For these devices, “patch fast enough” isn’t even the right question
For most internal applications, an enterprise that learns about a flaw can go fix it. For a network appliance, it usually can’t. As we’ve written about firewalls specifically, the customer who owns the risk does not own the fix. They have to wait for the vendor to validate the issue, build a firmware update, and release it, and only then can the customer schedule the disruptive work of taking a perimeter device offline to apply it. The customer’s patch velocity is capped by the slowest vendor in their stack, and combined with the maintainer bottleneck on the open-source components inside that firmware, the fix can be weeks or months away even when everyone is acting in good faith.
That changes what defenders can actually do about Mythos-class discovery at the device layer. Patching faster is necessary, but it is not sufficient and it is not fully in the customer’s hands. The levers that are in the customer’s hands are knowing exactly which devices they have and what’s running on them, reducing what’s exposed to the internet, segmenting devices away from critical resources to limit blast radius, and monitoring the integrity of the devices themselves so that an exploit in that invisible layer doesn’t stay invisible.

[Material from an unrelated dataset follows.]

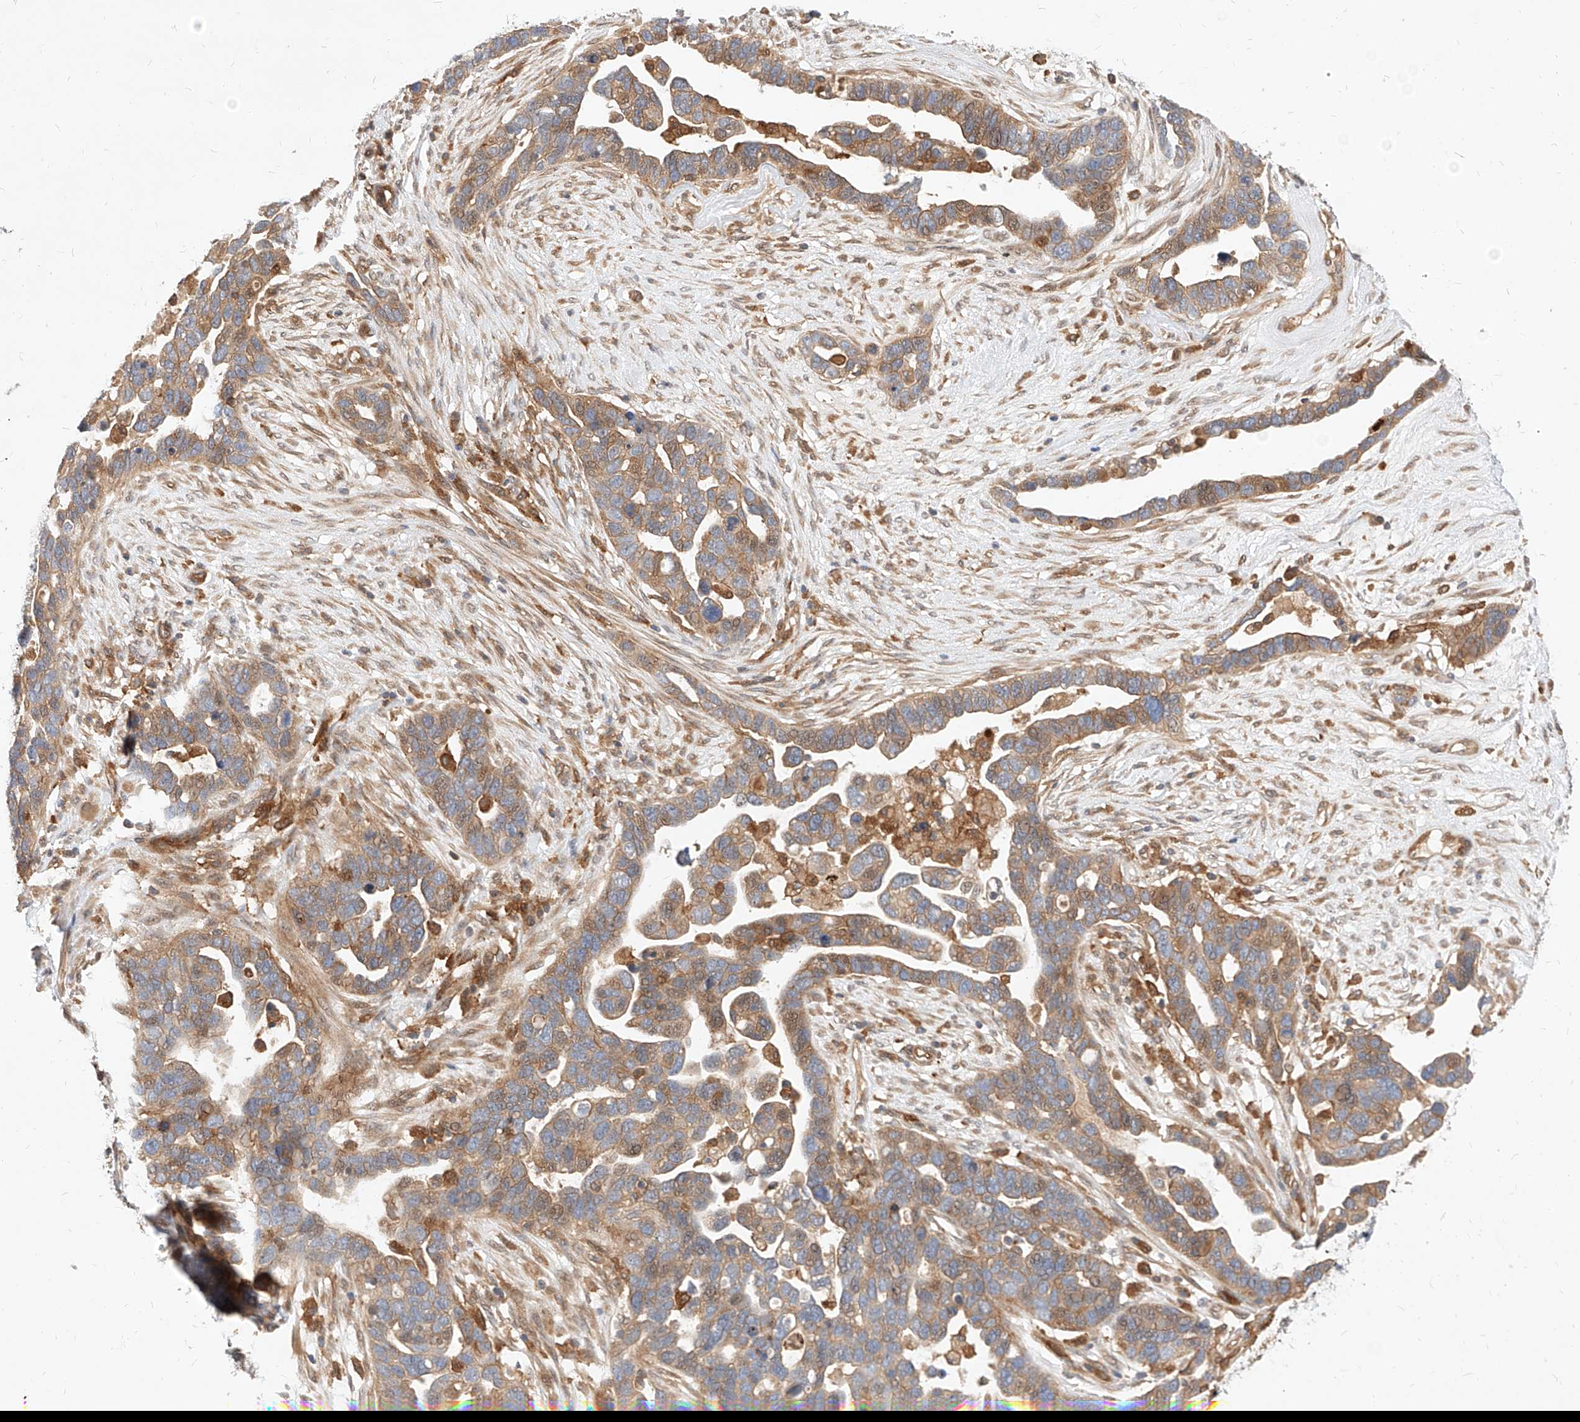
{"staining": {"intensity": "moderate", "quantity": ">75%", "location": "cytoplasmic/membranous"}, "tissue": "ovarian cancer", "cell_type": "Tumor cells", "image_type": "cancer", "snomed": [{"axis": "morphology", "description": "Cystadenocarcinoma, serous, NOS"}, {"axis": "topography", "description": "Ovary"}], "caption": "Protein analysis of ovarian serous cystadenocarcinoma tissue demonstrates moderate cytoplasmic/membranous positivity in about >75% of tumor cells.", "gene": "NFAM1", "patient": {"sex": "female", "age": 54}}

What security teams should do now
The shift Mythos represents is not going to wait for patch cycles to catch up. Vulnerability discovery is becoming abundant while the capacity to verify, fix, and deploy stays scarce, and the gap is widest exactly where defenders have the least reach: the network and edge devices running vendor firmware on top of open-source components nobody at the enterprise can touch. The teams that come out of this scramble ahead will be the ones that stop treating the device layer as a black box and start building real visibility into it before July’s disclosures, and the attackers reproducing the same techniques, arrive.